> **Exercises**:
**a.** Decide whether each statement agrees with the passage on riddles, metaphors and implication, answering yes or no and quoting the deciding words: (i) the subconscious mind interprets things literally; (ii) implication should never be used in hypnotic suggestion; (iii) most hypnotherapists rely on direct suggestion alone.
**b.** In the passage on riddles, metaphors and implication, what indirect suggestion is carried by the sentence "All your troubles and fears will be resolved at night in your dreams."?

> **Page extract**:

^^^^

Riddles, metaphors and implication
We are used to speaking in riddles, metaphors and implications. We automatically ‘read’ what is meant (though part of our communication difficulties is that we often get it wrong) when somebody says something. “Go and sit over there,” means, to the conscious mind: “Go and sit down on that chair over there.” We did not need to be told about the chair because we were told to sit ‘over there’, there was a chair ‘over there’, and we realise that we are not expected to sit on the floor. “Sit down on that chair,” was an implied meaning that we understood well enough without thought. But our subconscious mind works differently – literally – and the only way we can be certain of the interpretation of hypnotic suggestion is to word suggestion cleanly. If we do not take such care, we have no way of knowing what the response will be, even assuming that there is one.
I am not saying that implication should not be used, only that the implicit meaning must be unmistakable. There are times, in fact, when it can be particularly useful, since it makes conscious intervention less likely. Here is an example of a very carefully crafted implication, or indirect suggestion:
All your troubles and fears will be resolved at night in your dreams.
Can you see what the implication/indirect suggestion is? In case you cannot, it is: You will sleep soundly enough to dream. We would usually add something to it: So that you wake up in the mornings, wide awake, alert, full of energy and looking forward to whatever new opportunities that day will bring. This works at the fear of death experienced by some people with sleeping difficulties, via wake up in the mornings, as well as promoting optimism and enthusiasm generally.
Most hypnotherapists make use of both direct and indirect suggestion. They are both powerful tools. As was mentioned earlier, some people respond more to the direct approach, while others respond more effectively when it the suggestion is less obvious. Of course, there are some people who respond better when a mixture of both are used. The important thing to remember is that whatever type of suggestion is used, it must be devoid of ambiguity and to be acted upon it must first be accepted, consciously and subconsciously. One thing we know for sure… is that there is a suggestion for everyone!

^^^^

Extracted page text data
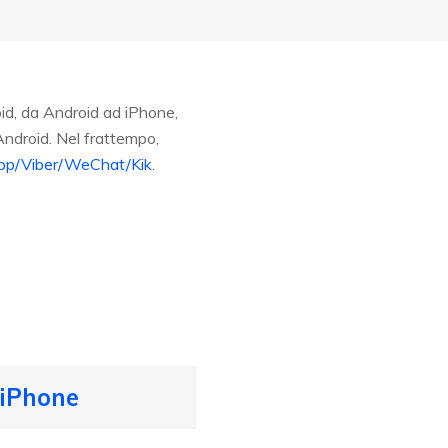
d, da Android ad iPhone,
ndroid. Nel frattempo,
tsApp/Viber/WeChat/Kik
.
 iPhone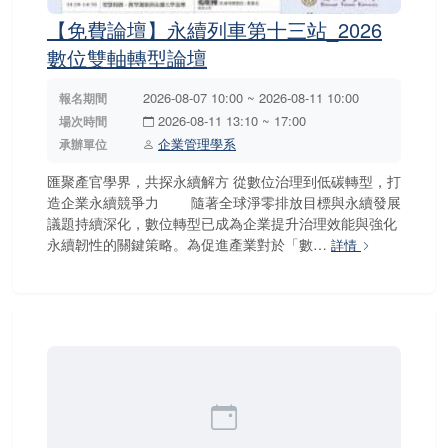
【免費論壇】永續列車第十三站_2026
數位雙軸轉型論壇
2026-08-07 10:00 ~ 2026-08-11 10:00
報名期間
2026-08-11 13:10 ~ 17:00
場次時間
企業管理學系
承辦單位
匯聚產官學界，共探永續解方 從數位治理到低碳轉型，打
造企業永續競爭力 隨著全球淨零排放目標與永續發展
議題持續深化，數位轉型已成為企業提升治理效能與強化
永續韌性的關鍵策略。為促進產業對於「數…
詳情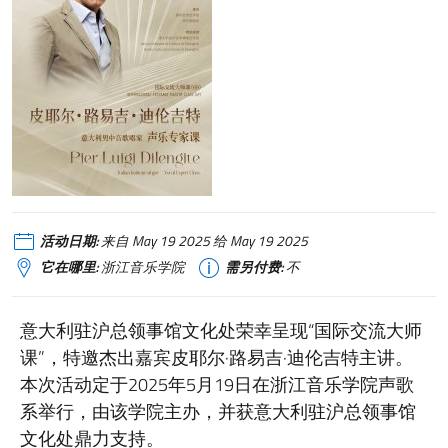
活动日期:
来自 May 19 2025 给 May 19 2025
它在哪里:
浙江音乐学院
需另付费:
不
意大利驻沪总领事馆文化处荣幸呈现“国际交流大师
课”，特邀杰出嘉宾皮耶尔·路易吉·迪伦吉特主讲。
本次活动定于2025年5月19日在浙江音乐学院声歌
系举行，由该学院主办，并获意大利驻沪总领事馆
文化处鼎力支持。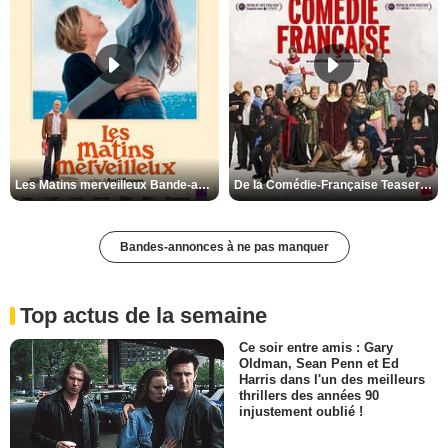
Les Matins merveilleux Bande-annonce VF
De la Comédie-Française Teaser VF
Bandes-annonces à ne pas manquer
Top actus de la semaine
Ce soir entre amis : Gary
Oldman, Sean Penn et Ed
Harris dans l'un des meilleurs
thrillers des années 90
injustement oublié !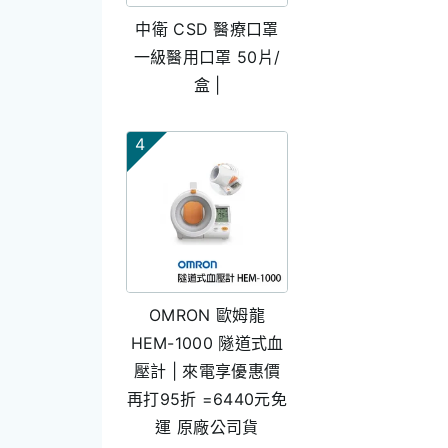
中衛 CSD 醫療口罩
一級醫用口罩 50片/
盒 |
4
OMRON 歐姆龍
HEM-1000 隧道式血
壓計 | 來電享優惠價
再打95折 =6440元免
運 原廠公司貨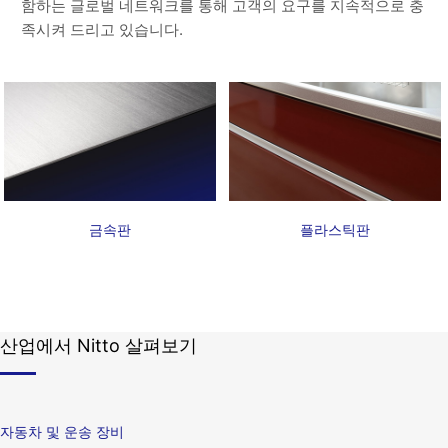
함하는 글로벌 네트워크를 통해 고객의 요구를 지속적으로 충
족시켜 드리고 있습니다.
금속판
플라스틱판
산업에서 Nitto 살펴보기
자동차 및 운송 장비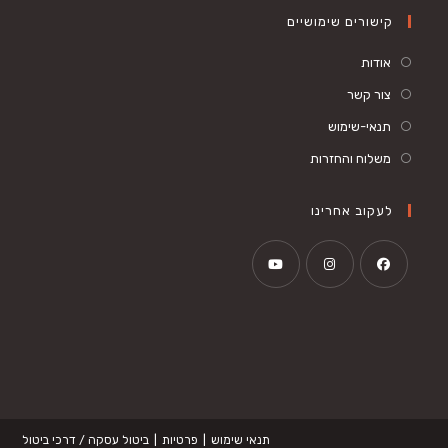
קישורים שימושיים
אודות
צור קשר
תנאי-שימוש
משלוח והחזרות
לעקוב אחרינו
Opens
Opens
Opens
in
in
in
a
a
a
new
new
new
tab
tab
tab
תנאי שימוש
פרטיות
ביטול עסקה / דרכי ביטול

^^^^

> **Replies**:
**a.**
(i) Yes: "But our subconscious mind works differently – literally –"
(ii) No: "I am not saying that implication should not be used, only that the implicit meaning must be unmistakable."
(iii) No: "Most hypnotherapists make use of both direct and indirect suggestion."

**b.** You will sleep soundly enough to dream.